Wednesday, April 06, 2005

They're all so doggone diverse!

Mugged by la Réalité:
FR D RIC ENCEL, PROFESSOR OF international relations at the prestigious Ecole Nationale d'Administration in Paris and a man not known for crying wolf, recently stated that France is becoming a new Lebanon. The implication, far-fetched though it may seem, was that civil upheaval might be no more than a few years off, sparked by growing ethnic and religious polarization. In recent weeks, a series of events has underlined this ominous trend.

On March 8, tens of thousands of high school students marched through central Paris to protest education reforms announced by the government. Repeatedly, peaceful demonstrators were attacked by bands of black and Arab youths--about 1,000 in all, according to police estimates. The eyewitness accounts of victims, teachers, and most interestingly the attackers themselves gathered by the left-wing daily Le Monde confirm the motivation: racism.

Some of the attackers openly expressed their hatred of "little French people." One 18-year-old named Heikel, a dual citizen of France and Tunisia, was proud of his actions. He explained that he had joined in just to "beat people up," especially "little Frenchmen who look like victims." He added with a satisfied smile that he had "a pleasant memory" of repeatedly kicking a student, already defenseless on the ground.

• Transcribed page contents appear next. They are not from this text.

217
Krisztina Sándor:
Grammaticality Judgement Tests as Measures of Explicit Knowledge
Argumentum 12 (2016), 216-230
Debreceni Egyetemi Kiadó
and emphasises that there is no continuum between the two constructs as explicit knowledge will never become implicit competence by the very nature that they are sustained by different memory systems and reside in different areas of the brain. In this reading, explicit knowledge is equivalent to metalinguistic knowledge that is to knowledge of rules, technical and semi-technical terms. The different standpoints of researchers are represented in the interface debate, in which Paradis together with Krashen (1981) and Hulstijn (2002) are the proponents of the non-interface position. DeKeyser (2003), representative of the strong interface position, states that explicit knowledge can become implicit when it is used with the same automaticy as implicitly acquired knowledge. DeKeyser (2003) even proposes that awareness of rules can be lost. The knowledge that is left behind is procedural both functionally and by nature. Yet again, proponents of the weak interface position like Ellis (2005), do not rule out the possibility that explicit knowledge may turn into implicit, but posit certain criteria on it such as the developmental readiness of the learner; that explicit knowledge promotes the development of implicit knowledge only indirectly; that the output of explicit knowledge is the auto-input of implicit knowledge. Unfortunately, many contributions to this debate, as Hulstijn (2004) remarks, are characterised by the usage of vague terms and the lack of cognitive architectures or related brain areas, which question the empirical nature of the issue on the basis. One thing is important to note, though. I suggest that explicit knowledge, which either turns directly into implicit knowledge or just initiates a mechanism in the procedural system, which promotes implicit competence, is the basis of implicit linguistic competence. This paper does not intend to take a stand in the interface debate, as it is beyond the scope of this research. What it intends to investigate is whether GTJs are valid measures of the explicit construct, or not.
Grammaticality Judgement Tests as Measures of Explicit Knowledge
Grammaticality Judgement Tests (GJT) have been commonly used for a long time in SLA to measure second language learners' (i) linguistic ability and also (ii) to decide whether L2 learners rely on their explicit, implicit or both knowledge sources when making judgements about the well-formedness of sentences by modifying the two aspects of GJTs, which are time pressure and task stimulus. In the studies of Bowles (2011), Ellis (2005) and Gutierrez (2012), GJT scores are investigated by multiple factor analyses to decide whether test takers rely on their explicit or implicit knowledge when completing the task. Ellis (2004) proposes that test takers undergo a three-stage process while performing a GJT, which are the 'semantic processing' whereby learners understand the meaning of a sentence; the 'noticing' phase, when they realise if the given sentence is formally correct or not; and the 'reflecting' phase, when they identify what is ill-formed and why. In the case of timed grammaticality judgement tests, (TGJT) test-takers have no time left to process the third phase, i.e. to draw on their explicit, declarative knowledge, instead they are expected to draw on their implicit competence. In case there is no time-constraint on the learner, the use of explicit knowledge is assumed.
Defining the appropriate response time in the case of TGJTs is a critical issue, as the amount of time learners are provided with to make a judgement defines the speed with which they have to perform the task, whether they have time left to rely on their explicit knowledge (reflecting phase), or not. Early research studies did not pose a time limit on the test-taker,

Another attacker explained the violence by saying that "little whites" don't know how to fight and "are afraid because they are cowards." Rachid, an Arab attacker, added that even an Arab can be considered a "little white" if he "has a French mindset." The general sentiment was a desire to "take revenge on whites."
Lebanon? How about a new Sweden?
Swedish authorities in the southern city of Malmo have been busy with a sudden influx of Muslim immigrants — 90 percent of whom are unemployed and many who are angry and taking it out on the country that took them in.
More here and here including:
Denmark now restricts asylum admissions, welfare payments, and citizenship and residency permits for reasons of family unification.
...
Shortly after Denmark passed these laws in 2002, Sweden's Social Democratic integration minister complained that the policies were inhumane. The Danish People's party leader, Pia Kj rsgaard, replied to the Swedes in a newsletter: "If they want to turn Stockholm, Göteborg, and Malmö into Scandinavian versions of Beirut . . . then that is up to them."
Leave it to the the purveyors of the nanny state to turn immigration into a monumental disaster.

Of course, we have our own peculiarly American version of immigration wackiness - Border family's strange encounters with illegal crossers:
Mr. Garner, a carpenter, his wife, and three daughters (age 10, 12, and 15) tell countless stories that are as alarming to outsiders as they are matter-of-fact to them.
Follow the link for some real beauties.
Theirs is a life dominated by self-defense lessons, family practice drills to huddle in the master bedroom, obligatory two-way radios for kids who walk to school, and a handgun on the hip for mom.
...
Despite increasingly harsh crackdowns over the years by the US Border Patrol (both pre- and post-911), the presence of illegal immigrants is also a growing phenomenon, says Ms. Garner, who grew up here in Naco, population 7,000. And it is more dangerous and pernicious, she says, with a growing number of people of different nationalities coming across the border, including from the Middle East, India, and Afghanistan.

The evidence of that comes in Islamic prayer rugs found in the desert dust, Arabic literature left by still-warm campfires, and Afghani head garb caught on cactus quills. The FBI also recently found a drug tunnel beneath the bedroom of a schoolmate of one of the Garner girls, with $250,000 cash hidden inside.

"The diversity of those who are coming across has grown and their desperation has definitely heightened," she says. "Years ago, they would politely ask you for water outside. Now you come home and someone is in your house, eating your food, trashing your bedroom, stealing your stuff, and leaving garbage everywhere."
...
Stories like those of the Garners are being corroborated from San Diego to Houston this week as the high-profile citizen's effort known as the Minutemen Project unfolds across a 20-40 mile section of the border here. A woman who lives in Laredo, Texas, tells of being choked in her own bedroom and being yanked off her horses. A San Diego couple complains of fields strewn with plastic bottles and human excrement.

But the most intense scrutiny is coming, here south of Tucson, where last year agents apprehended 500,000 migrants, catching - they say - only one in three who attempt to cross. By placing citizen volunteers at outposts 300 yards apart, the minuteman group is hoping to prove a point: that the influx of illegal immigrants could be slowed, if not stopped, at even the border's most porous sections if the Border Patrol could carry out similar saturation patrolling.
...
Days into the project, the Garners and other neighbors say the idea is working, even though people on both sides of the border know the experiment is only temporary.
A nation without borders is no longer a nation. Of course, that's what some folks want.